In [23]:
from sklearn.model_selection import train_test_split
import re
import unicodedata2
import nltk
from nltk.corpus import stopwords
import pandas as pd
from sklearn.feature_extraction.text import CountVectorizer,TfidfVectorizer
import numpy as np
from sklearn.metrics import f1_score
from sklearn.linear_model import LogisticRegression
from sklearn.multiclass import OneVsRestClassifier
from scipy.sparse import csr_matrix


In [24]:
train=pd.read_csv('train.csv')
test=pd.read_csv('test.csv')

In [25]:
def basic_clean(text):
    wnl = nltk.stem.WordNetLemmatizer()
    stopwords = nltk.corpus.stopwords.words('english')
    text = (unicodedata2.normalize('NFKD', text)
            .encode('ascii', 'ignore')
            .decode('utf-8', 'ignore')
            .lower())
    words = re.sub(r'[^\w\s]', '', text).split()
    return [wnl.lemmatize(word) for word in words if word not in stopwords]

In [26]:
words_tr = basic_clean(''.join(str(train['ABSTRACT'].tolist())))
words_tst = basic_clean(''.join(str(test['ABSTRACT'].tolist())))

In [27]:
target_col=['Analysis of PDEs', 'Applications',
       'Artificial Intelligence', 'Astrophysics of Galaxies',
       'Computation and Language', 'Computer Vision and Pattern Recognition',
       'Cosmology and Nongalactic Astrophysics',
       'Data Structures and Algorithms', 'Differential Geometry',
       'Earth and Planetary Astrophysics', 'Fluid Dynamics',
       'Information Theory', 'Instrumentation and Methods for Astrophysics',
       'Machine Learning', 'Materials Science', 'Methodology', 'Number Theory',
       'Optimization and Control', 'Representation Theory', 'Robotics',
       'Social and Information Networks', 'Statistics Theory',
       'Strongly Correlated Electrons', 'Superconductivity',
       'Systems and Control']

In [28]:
topic_col=['Computer Science', 'Mathematics', 'Physics', 'Statistics']

In [29]:
def get_best_thresholds(true, preds):
    thresholds = [i/100 for i in range(100)]
    best_thresholds = []
    for idx in range(25):
        f1_scores = [f1_score(true[:, idx], (preds[:, idx] > thresh) * 1) for thresh in thresholds]
        best_thresh = thresholds[np.argmax(f1_scores)]
        best_thresholds.append(best_thresh)
        
    return best_thresholds

In [30]:
trn, val = train_test_split(train, test_size=0.2, random_state=2)

In [31]:
vec = CountVectorizer(max_features=30000)
combined = words_tr+words_tst
vec.fit(combined)

trn_abs = vec.transform(trn['ABSTRACT'])
val_abs = vec.transform(val['ABSTRACT'])
tst_abs = vec.transform(test['ABSTRACT'])
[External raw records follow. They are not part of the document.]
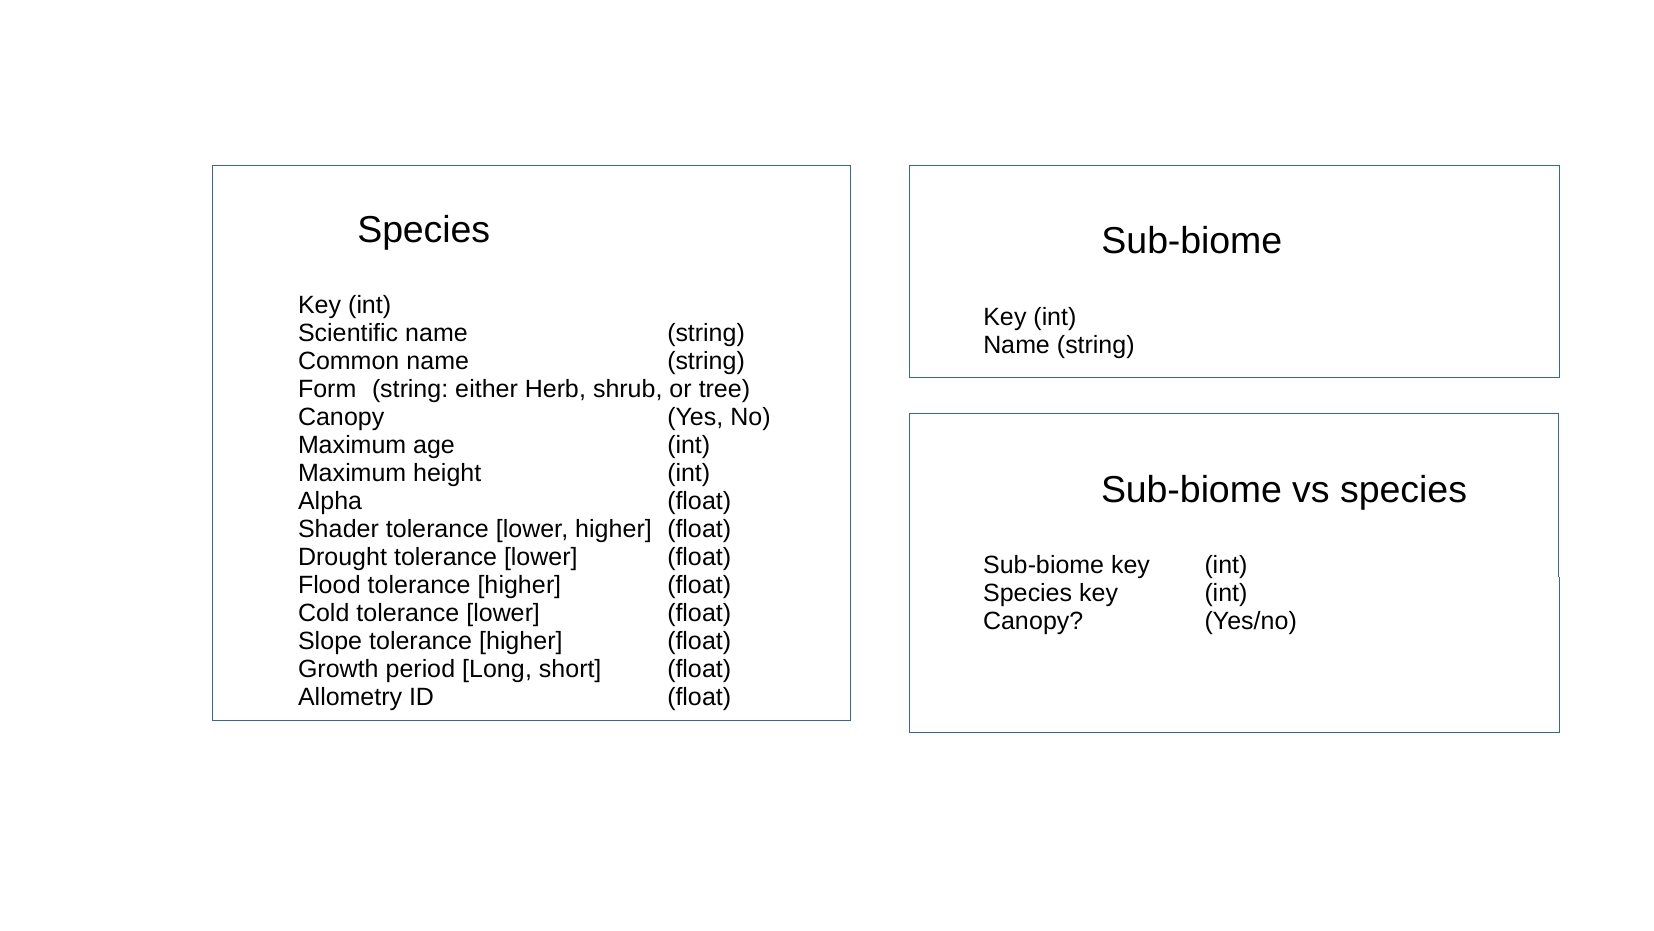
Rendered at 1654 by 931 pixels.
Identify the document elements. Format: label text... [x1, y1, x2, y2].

text_box Sub-biome vs species [1086, 460, 1524, 560]
text_box Sub-biome [1086, 212, 1406, 270]
text_box Key (int) Scientific name (string) Common name (string) Form (string: either Herb, shrub, or tree) Canopy (Yes, No) Maximum age (int) Maximum height (int) Alpha (float) Shader tolerance [lower, higher] (float) Drought tolerance [lower] (float) Flood tolerance [higher] (float) Cold tolerance [lower] (float) Slope tolerance [higher] (float) Growth period [Long, short] (float) Allometry ID (float) [283, 283, 839, 719]
text_box Key (int) Name (string) [968, 295, 1477, 367]
text_box Species [342, 200, 733, 258]
text_box Sub-biome key (int) Species key (int) Canopy? (Yes/no) [968, 543, 1477, 643]
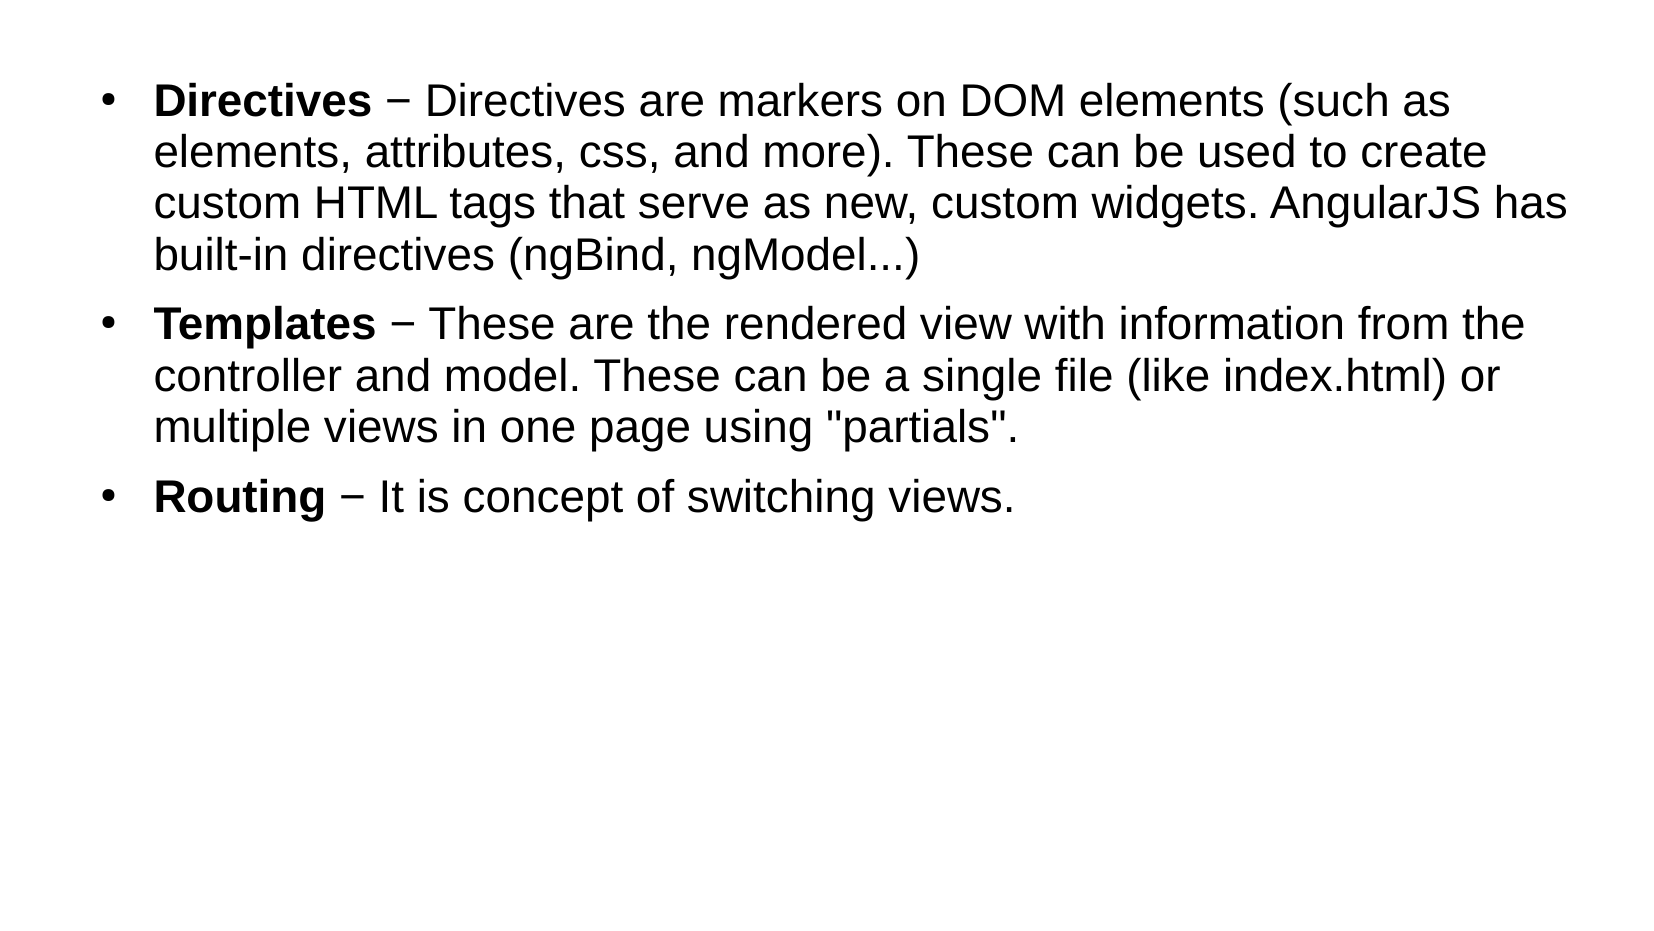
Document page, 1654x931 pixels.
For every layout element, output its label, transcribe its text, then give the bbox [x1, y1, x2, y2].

trn1 = np.hstack((trn_abs.toarray(), trn[topic_col]))
val1 = np.hstack((val_abs.toarray(), val[topic_col]))
tst1 = np.hstack((tst_abs.toarray(), test[topic_col]))


In [32]:
trn1 = csr_matrix(trn1.astype('int16'))
val1 = csr_matrix(val1.astype('int16'))
tst1 = csr_matrix(tst1.astype('int16'))

In [33]:
%%time

clf1 = OneVsRestClassifier(LogisticRegression(C = 2, n_jobs=-1))
clf1.fit(trn1, trn[target_col])

val_preds = clf1.predict_proba(val1)
best_thresholds = get_best_thresholds(val[target_col].values, val_preds)
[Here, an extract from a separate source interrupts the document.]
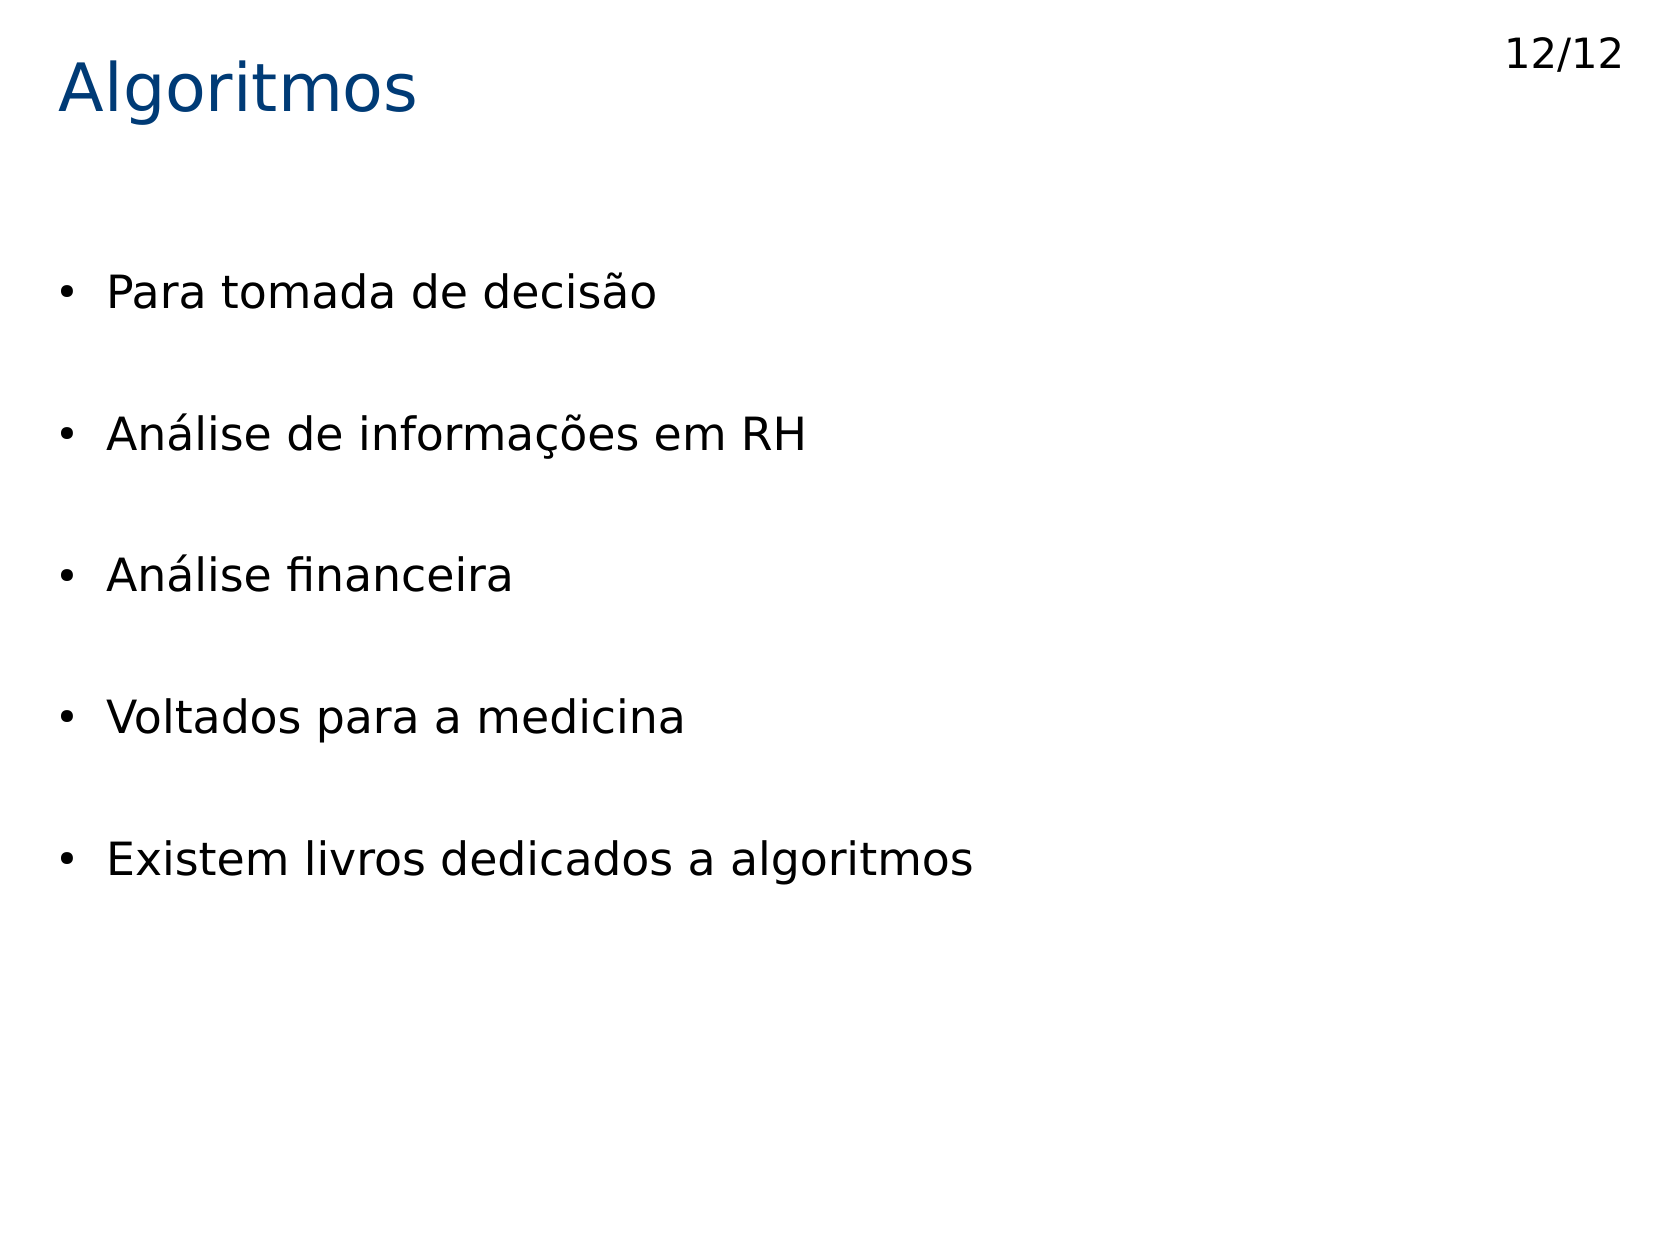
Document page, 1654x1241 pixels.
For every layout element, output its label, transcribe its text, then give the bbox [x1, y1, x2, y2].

title Algoritmos [59, 29, 1506, 148]
list Para tomada de decisão Análise de informações em RH Análise financeira Voltados para a medicina Existem livros dedicados a algoritmos [59, 265, 1625, 1211]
for i, thresh in enumerate(best_thresholds):
  val_preds[:, i] = (val_preds[:, i] > thresh) * 1

f1_score(val[target_col], val_preds, average='micro')

Wall time: 33.9 s


In [34]:
f1_score(val[target_col], val_preds, average='micro')

0.7257266150526717

In [35]:
preds_test = clf.predict_proba(tst2)

for i, thresh in enumerate(best_thresholds):
    preds_test[:, i] = (preds_test[:, i] > thresh) * 1

In [None]:
vec2 = CountVectorizer(max_features=40000)
_ = vec2.fit(list(train['ABSTRACT']) + list(test['ABSTRACT']))

trn_abs = vec2.transform(trn['ABSTRACT'])
val_abs = vec2.transform(val['ABSTRACT'])
tst_abs = vec2.transform(test['ABSTRACT'])
print(trn_abs.shape, val_abs.shape, tst_abs.shape)
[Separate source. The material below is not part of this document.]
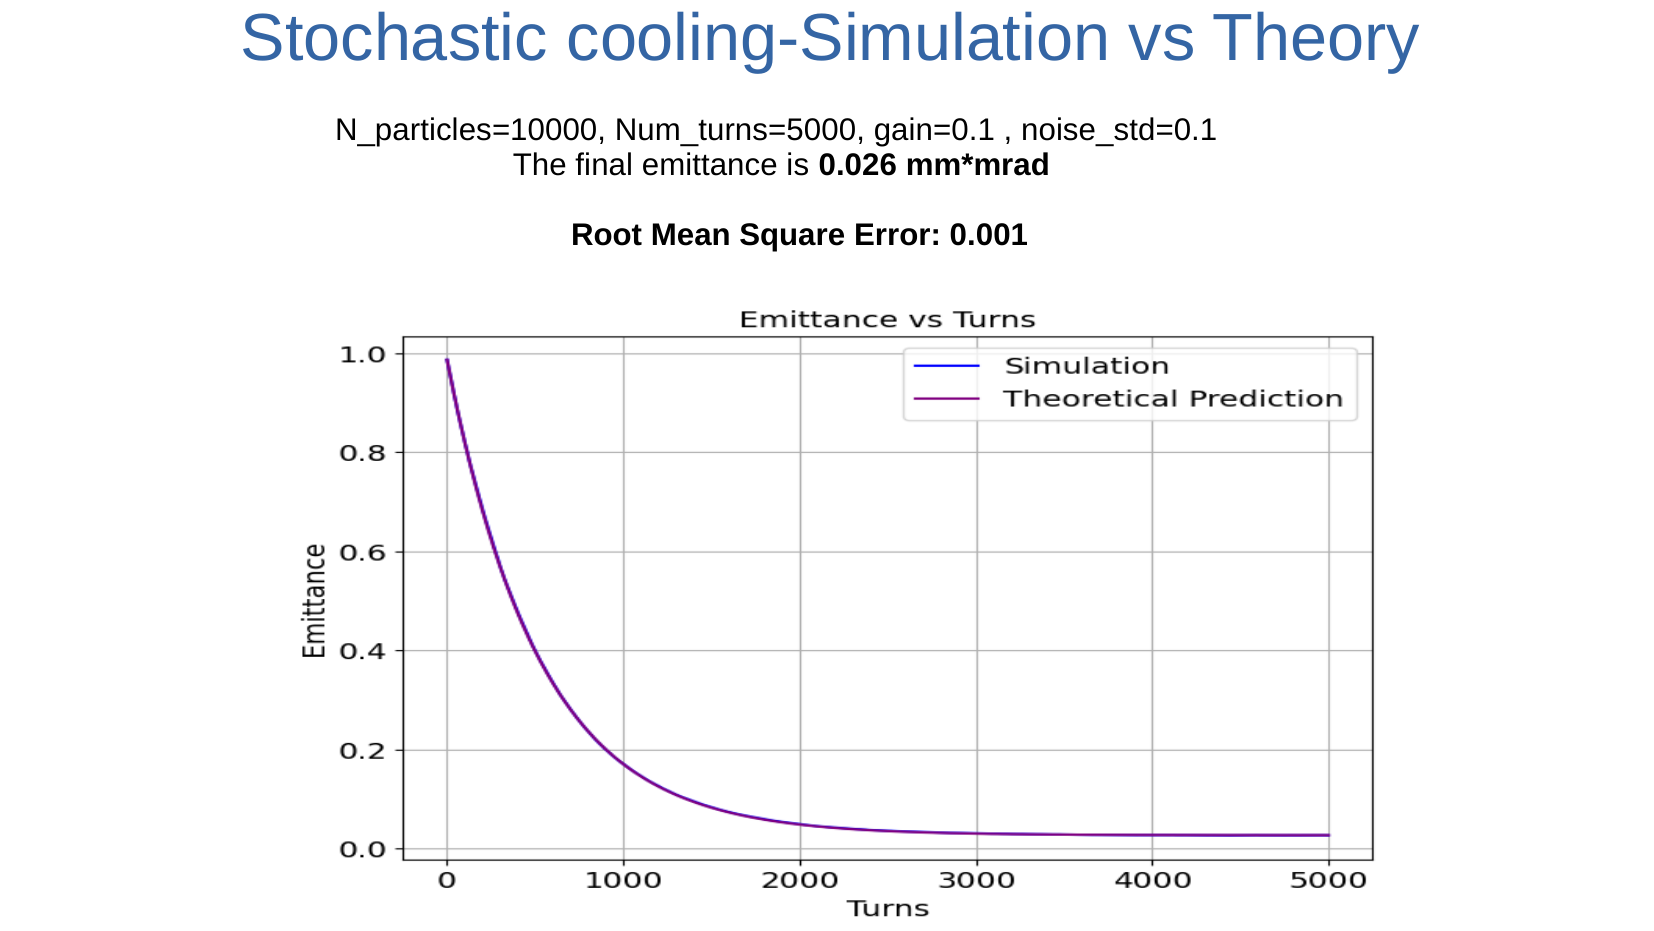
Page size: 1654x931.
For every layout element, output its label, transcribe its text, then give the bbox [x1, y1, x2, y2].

subtitle N_particles=10000, Num_turns=5000, gain=0.1 , noise_std=0.1 The final emittance is 0.026 mm*mrad Root Mean Square Error: 0.001 [37, 112, 1526, 788]
title Stochastic cooling-Simulation vs Theory [86, 0, 1576, 76]
picture [284, 299, 1388, 931]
trn2 = np.hstack((trn_abs.toarray(), trn[topic_col]))
val2 = np.hstack((val_abs.toarray(), val[topic_col]))
tst2 = np.hstack((tst_abs.toarray(), test[topic_col]))

In [None]:
trn2 = csr_matrix(trn2.astype('int16'))
val2 = csr_matrix(val2.astype('int16'))
tst2 = csr_matrix(tst2.astype('int16'))

In [None]:
clf2 = OneVsRestClassifier(LogisticRegression(C = 2, n_jobs=-1))
clf2.fit(trn2, trn[target_col])

val_preds = clf2.predict_proba(val2)
best_thresholds = get_best_thresholds(val[target_col].values, val_preds)

for i, thresh in enumerate(best_thresholds):
  val_preds[:, i] = (val_preds[:, i] > thresh) * 1

f1_score(val[target_col], val_preds, average='micro')

In [36]:
submission = pd.DataFrame()
submission['id'] = test['id']
submission[target_col] = preds_test
submission.to_csv('sol4.csv', header=True, index=False)